Keragu-raguan itu sebenarnya tanda bahwa aku tidak sungguh sungguh percaya kepata Allah Bapa, apakah Ia sungguh mau menganugerahkan Roh-Nya. Tidak sungguh-sungguh percaya kepada Allah, adalah sebuah sikap yang sebenarnya curiga kepada Allah. Belum memohon pun,saya sudah meragukan, apakah Allah memang mau menganugerahkan Roh Kudus itu. Dalam Lukas 11:13 Yesus menyakinkan kita, "Jika kamu yang jahat tahu memberi pemberian yang baik kepada anak-anakmu, apalagi Bapamu yang di sorga! Ia akan memberikan Roh Kudus kepada mereka yang meminta kepada-Nya." Sabda Yesus ini meneguhkan dan memberikan kemantapan: Jangan ragu ragu untuk meminta karunia Roh!"

Dengan komitmen "terbuka untuk meminta", Sakramen tidak lagi dipahami sebagai "keran air yang siap mengucurkan rahmat ilahi", melainkan Sakramen adalah sebuah tanda kehadiran kasih Allah yang menantangku untuk menjawab: buat keputusan untuk meminta Roh agar hidupku mampu memikul salib. Membuat keputusan menjadi hal yang sulit bukan main kalau ada keterikatan emosional dengan kepentingan diri, fasilitas, dan jabatan. Di situlah letaknya penghayatan imamatku ditantang: mau menjadi pribadi yang hidup untuk mempersembahkan dirinya khusus bagi Allah dan sesama, atau menjadi pribadi yang hidup bagi dirinya sendiri.

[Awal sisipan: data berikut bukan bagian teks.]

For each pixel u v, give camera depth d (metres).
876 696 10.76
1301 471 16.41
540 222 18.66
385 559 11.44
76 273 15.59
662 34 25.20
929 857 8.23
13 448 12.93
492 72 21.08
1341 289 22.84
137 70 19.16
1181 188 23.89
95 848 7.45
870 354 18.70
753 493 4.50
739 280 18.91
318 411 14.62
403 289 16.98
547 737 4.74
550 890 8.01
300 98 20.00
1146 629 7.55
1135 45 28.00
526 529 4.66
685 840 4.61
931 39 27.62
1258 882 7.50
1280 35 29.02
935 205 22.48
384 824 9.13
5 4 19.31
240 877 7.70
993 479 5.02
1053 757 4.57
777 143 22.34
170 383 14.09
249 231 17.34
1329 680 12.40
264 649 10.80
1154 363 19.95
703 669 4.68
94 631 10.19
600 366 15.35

Akhirnya menjadi imam itu bukanlah sikap "menggengam tangan". Karena "menggenggam" itu berarti ada "sesuatu yang istimewa dan kupertahankan mati-matian, jangan sampai lepas dan tidak bisa kupegang lagi". Karena itu menjadi imam bagiku sekarang adalah komitmen untuk belajar membuka genggaman tanganku agar terbukalah telapak tanganku, sehingga apapun yang kugenggam boleh diambil siapapun. Dengan cara hidup seperti itu, terbukalah kesempatan untuk selalu meminta Roh Kudus agar terlibat dalam hidupku.